Though completely off the grid with no road access (we boat across a bay to reach here), our satellite internet allows us unlimited access to the latest news about the COVID-19 pandemic. We track how Italy and the US are faring and attempt to project what that means for BC. I check in on social media to see how my friends in Mexico and Spain are faring.

We hope the social distancing will reduce the numbers facing severe symptoms and the pressure on brave healthworkers. David is tracking the virus’ progress here on this website. And we discuss how else Focus can respond—and how it will need to change to survive in this suddenly changed world.

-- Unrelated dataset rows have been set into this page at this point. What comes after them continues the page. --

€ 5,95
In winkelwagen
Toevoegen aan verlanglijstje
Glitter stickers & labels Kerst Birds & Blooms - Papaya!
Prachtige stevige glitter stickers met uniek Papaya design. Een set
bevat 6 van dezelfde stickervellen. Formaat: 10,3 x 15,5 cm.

My 91-year-old mother Jade is in Victoria’s James Bay Care Centre. Before we left Victoria, her whole floor was under quarantine due to two influenza A cases. By March 16, the whole building was in quarantine, limited to “essential visitors” only: “Essential visitors are defined as those who have a resident who is palliative or very ill. These visitors must continue to be actively screened when visiting our home,” the Care Centre’s staff inform us. I check in daily with my mom by phone, as do my sisters. She is fine and avoids the TV, for the most part, but reads the daily newspaper and novels, which she reports on. I am ever so grateful to the staff of this well-run facility. They are caring, competent, always cheerful. And always there when needed. My mom, who cannot walk, just has to press a button. It’s a publicly-funded, privately-run facility. I’ve been impressed with the care and management throughout the two years she’s resided there. But still, with the pandemic and careworkers coming and going, it is feasible that the new virus could erupt and wreak havoc with the many elders who live there.

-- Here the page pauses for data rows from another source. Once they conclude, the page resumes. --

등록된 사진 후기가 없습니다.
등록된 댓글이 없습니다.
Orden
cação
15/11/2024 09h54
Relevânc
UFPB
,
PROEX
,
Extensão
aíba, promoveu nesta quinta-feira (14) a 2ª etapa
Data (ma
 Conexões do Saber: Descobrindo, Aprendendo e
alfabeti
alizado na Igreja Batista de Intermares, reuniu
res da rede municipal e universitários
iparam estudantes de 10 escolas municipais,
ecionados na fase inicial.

That alone seems a good reason for the rest of us to practice diligent social distancing: to prevent spreading any viruses to careworkers and other health care and essential workers and the folks for whom they provide care.

Everything but grocery stores and pharmacies are closed now—schools, parks, rec centres, playgrounds, galleries, shops, offices, most events and gatherings. And as of today, Quadra Island’s regional rep and its Chamber of Commerce have asked all visitors to stay away. There are limited resources here—especially around health care—so that is a good move, though devastating for the many tourist-dependent businesses. Just like Victoria, Tofino, Ucluelet and elsewhere.

Also on the news, another 77 British Columbians have been diagnosed with the virus bringing the total to 348, with 8 deaths. The next two weeks are critical to flatten the curve.